[[ Information open ]]

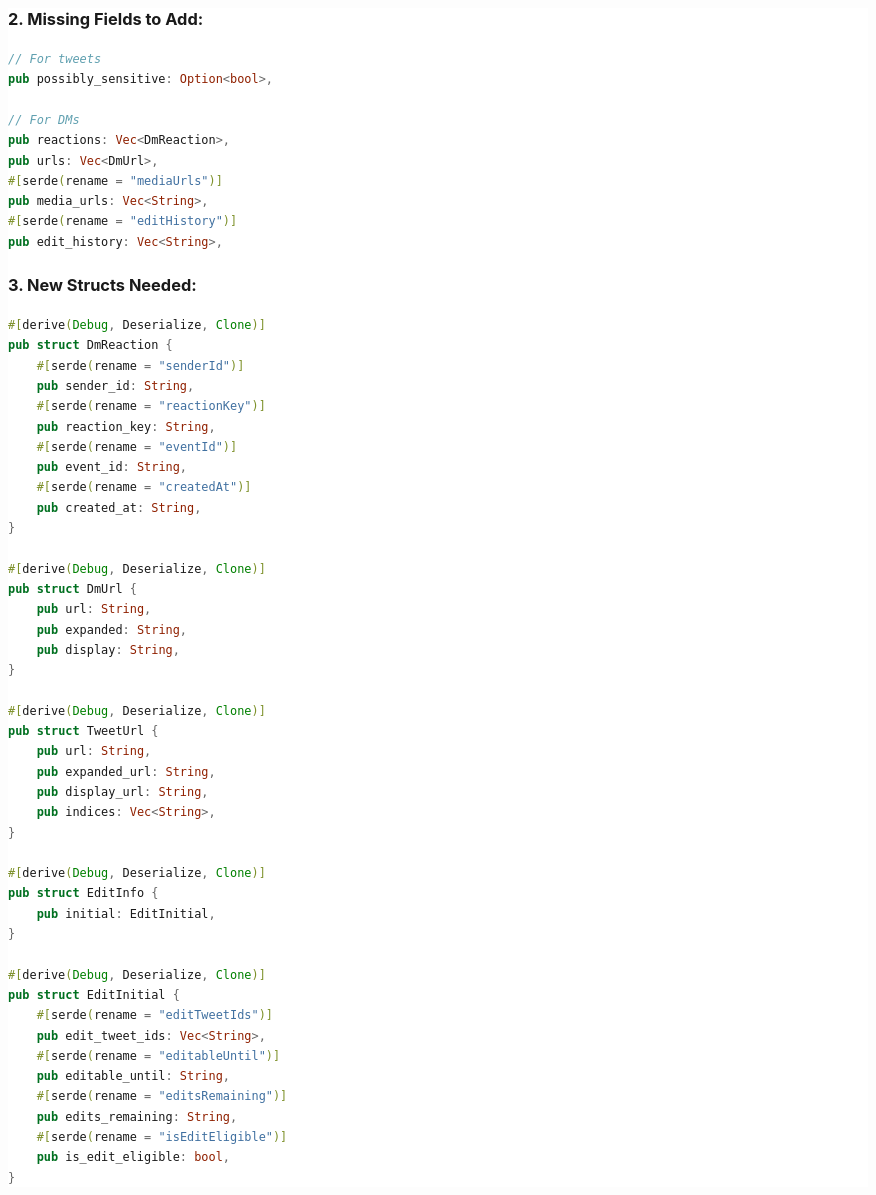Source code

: ### 2. Missing Fields to Add:
```rust
// For tweets
pub possibly_sensitive: Option<bool>,

// For DMs
pub reactions: Vec<DmReaction>,
pub urls: Vec<DmUrl>,
#[serde(rename = "mediaUrls")]
pub media_urls: Vec<String>,
#[serde(rename = "editHistory")]
pub edit_history: Vec<String>,
```

### 3. New Structs Needed:
```rust
#[derive(Debug, Deserialize, Clone)]
pub struct DmReaction {
    #[serde(rename = "senderId")]
    pub sender_id: String,
    #[serde(rename = "reactionKey")]
    pub reaction_key: String,
    #[serde(rename = "eventId")]
    pub event_id: String,
    #[serde(rename = "createdAt")]
    pub created_at: String,
}

#[derive(Debug, Deserialize, Clone)]
pub struct DmUrl {
    pub url: String,
    pub expanded: String,
    pub display: String,
}

#[derive(Debug, Deserialize, Clone)]
pub struct TweetUrl {
    pub url: String,
    pub expanded_url: String,
    pub display_url: String,
    pub indices: Vec<String>,
}

#[derive(Debug, Deserialize, Clone)]
pub struct EditInfo {
    pub initial: EditInitial,
}

#[derive(Debug, Deserialize, Clone)]
pub struct EditInitial {
    #[serde(rename = "editTweetIds")]
    pub edit_tweet_ids: Vec<String>,
    #[serde(rename = "editableUntil")]
    pub editable_until: String,
    #[serde(rename = "editsRemaining")]
    pub edits_remaining: String,
    #[serde(rename = "isEditEligible")]
    pub is_edit_eligible: bool,
}
```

[[ Information closed ]]

[Task directions]: A faithful copy of the data is required: each word kept, each picture omitted.

[Response area]:
Source code

: ### 2. Missing Fields to Add:
```rust
// For tweets
pub possibly_sensitive: Option<bool>,

// For DMs
pub reactions: Vec<DmReaction>,
pub urls: Vec<DmUrl>,
#[serde(rename = "mediaUrls")]
pub media_urls: Vec<String>,
#[serde(rename = "editHistory")]
pub edit_history: Vec<String>,
```

### 3. New Structs Needed:
```rust
#[derive(Debug, Deserialize, Clone)]
pub struct DmReaction {
    #[serde(rename = "senderId")]
    pub sender_id: String,
    #[serde(rename = "reactionKey")]
    pub reaction_key: String,
    #[serde(rename = "eventId")]
    pub event_id: String,
    #[serde(rename = "createdAt")]
    pub created_at: String,
}

#[derive(Debug, Deserialize, Clone)]
pub struct DmUrl {
    pub url: String,
    pub expanded: String,
    pub display: String,
}

#[derive(Debug, Deserialize, Clone)]
pub struct TweetUrl {
    pub url: String,
    pub expanded_url: String,
    pub display_url: String,
    pub indices: Vec<String>,
}

#[derive(Debug, Deserialize, Clone)]
pub struct EditInfo {
    pub initial: EditInitial,
}

#[derive(Debug, Deserialize, Clone)]
pub struct EditInitial {
    #[serde(rename = "editTweetIds")]
    pub edit_tweet_ids: Vec<String>,
    #[serde(rename = "editableUntil")]
    pub editable_until: String,
    #[serde(rename = "editsRemaining")]
    pub edits_remaining: String,
    #[serde(rename = "isEditEligible")]
    pub is_edit_eligible: bool,
}
```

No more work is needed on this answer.